How does this principle affect public speaking or live presentations? Well, in much the same way a celebrity speaker is more likely to be offered a platform than a subject expert speaker – the exception being when the subject expert speaker becomes a celebrity or well known in their own right. So how do speakers with great content make their speeches more compelling so that they become noticed? What does it take to keep an audience riveted throughout your presentation?
1. Be enthusiastic. If you’ve taken the trouble to put together a speech, it can be assumed that you feel your topic is important and relevant. You have every right to show your audience exactly how you feel. Don’t hold back. You can’t expect them to buy your message if you fail to convey your own conviction. I’d go so far as to advise that unless you are enthused about your topic, avoid presenting it.
2. Speak clearly. This is vitally important, and it involves primarily pace, diction and volume. The size of the room and the length of the presentation has a bearing on whether you will require a microphone or not. The audience should be able to hear you clearly and follow you easily. This becomes more difficult if any of these 3 elements are not properly synchronized.
3. Use Emphasis. You can use emphasis to highlight key words or phrases, and inflection to make your voice more interesting. Humans have the unique gift of mimicry, which allows us to change our voices in many ways depending on the person we’re speaking to or the character we’re portraying.
4. Structure your content. There needs to be a logical flow that leads your audience to where your message intends them to go. The structure will be influenced by the context, but you need to start somewhere and go somewhere. If you cannot provide a logical structure, it’s just babble.
5. Use natural gestures. We do this spontaneously during a conversation, especially when there is emotion involved. If you could be secretly filmed during an animated conversation, play it back and see how natural it looks. This is what you are striving for with your gestures during a speech.

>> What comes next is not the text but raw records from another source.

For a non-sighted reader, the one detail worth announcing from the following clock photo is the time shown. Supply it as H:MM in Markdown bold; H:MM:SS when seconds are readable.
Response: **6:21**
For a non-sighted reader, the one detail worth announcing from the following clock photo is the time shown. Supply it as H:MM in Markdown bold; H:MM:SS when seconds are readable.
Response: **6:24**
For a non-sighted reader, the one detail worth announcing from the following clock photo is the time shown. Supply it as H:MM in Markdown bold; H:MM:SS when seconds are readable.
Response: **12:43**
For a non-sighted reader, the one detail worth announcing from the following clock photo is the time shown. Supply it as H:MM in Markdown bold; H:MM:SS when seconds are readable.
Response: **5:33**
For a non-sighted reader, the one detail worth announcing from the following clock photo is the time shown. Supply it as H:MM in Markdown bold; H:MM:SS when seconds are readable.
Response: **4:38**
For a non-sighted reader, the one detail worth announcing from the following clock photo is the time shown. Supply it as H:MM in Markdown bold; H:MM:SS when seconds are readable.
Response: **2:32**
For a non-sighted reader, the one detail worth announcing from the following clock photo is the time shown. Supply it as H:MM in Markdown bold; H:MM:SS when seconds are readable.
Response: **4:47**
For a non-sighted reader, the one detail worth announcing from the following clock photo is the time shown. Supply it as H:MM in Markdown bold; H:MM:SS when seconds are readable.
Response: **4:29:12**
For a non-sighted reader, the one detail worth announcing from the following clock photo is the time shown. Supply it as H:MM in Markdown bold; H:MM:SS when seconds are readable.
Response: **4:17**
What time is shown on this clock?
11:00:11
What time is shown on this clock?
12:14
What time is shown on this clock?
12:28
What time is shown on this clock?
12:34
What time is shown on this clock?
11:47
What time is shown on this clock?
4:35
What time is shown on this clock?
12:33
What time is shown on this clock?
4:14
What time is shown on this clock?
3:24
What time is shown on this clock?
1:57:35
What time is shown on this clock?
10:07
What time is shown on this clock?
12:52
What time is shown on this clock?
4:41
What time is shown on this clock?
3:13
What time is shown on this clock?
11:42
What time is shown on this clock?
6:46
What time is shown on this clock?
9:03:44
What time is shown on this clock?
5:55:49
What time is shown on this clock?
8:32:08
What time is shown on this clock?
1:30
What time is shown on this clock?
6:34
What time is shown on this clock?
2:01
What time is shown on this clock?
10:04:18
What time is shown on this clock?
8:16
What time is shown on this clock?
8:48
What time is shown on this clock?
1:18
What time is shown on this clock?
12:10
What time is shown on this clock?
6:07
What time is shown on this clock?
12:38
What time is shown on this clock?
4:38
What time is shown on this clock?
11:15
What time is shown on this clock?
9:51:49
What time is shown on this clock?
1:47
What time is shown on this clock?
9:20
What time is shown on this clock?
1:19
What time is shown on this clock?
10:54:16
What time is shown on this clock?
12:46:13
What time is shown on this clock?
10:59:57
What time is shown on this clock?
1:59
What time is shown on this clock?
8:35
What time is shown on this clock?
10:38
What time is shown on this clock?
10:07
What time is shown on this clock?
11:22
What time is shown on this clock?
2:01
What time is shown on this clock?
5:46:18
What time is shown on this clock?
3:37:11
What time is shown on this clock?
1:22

6. Engage your audience. You do this by speaking to them, not by shouting or preaching at them. Audiences have always been discerning. With all the choices out there, they are becoming even more so. Find new, novel and intelligent ways to get them involved. Asking questions is a favourite engagement tool, but do so only if you know what the answer is likely to be.
7. Pause between sentences. The human brain assimilates information quicker than you can speak, but no one listens to every single word you say. Immediately after hearing an interesting concept, a listener may temporarily “leave you” while they think about it. A pause of no more than 2 to 3 seconds allows them that time, without losing the thread of your next sentence.
8. Add a story or two. People, both young, old and in between just love stories! There is no better way to illustrate a key point than to use a story. It may be humorous or it may not be, but your story should be interesting. A story helps people to remember a key point.
9. Cut the waffle. You should get to the point without an extended preamble. Avoid getting bogged down in unnecessary detail. What does your audience need to know to “get it”? Give them just that and no more. Once your point is made, it’s made.
All but the last 2 items relate to the manner in which you deliver your content. Delivery is so important that skilful delivery can often compensate for less than brilliant content. Ideally you want both – and short of being an established brilliant orator, there is only one way to achieve compelling delivery.
You have to rehearse – but with clear intent. Familiarizing yourself with your flow and structure whilst timing your presentation may get you smoothly through, but you need to do more to produce a great speech.
Critically assess the components above. If you can get them all in place simultaneously with your great content, you should keep them riveted.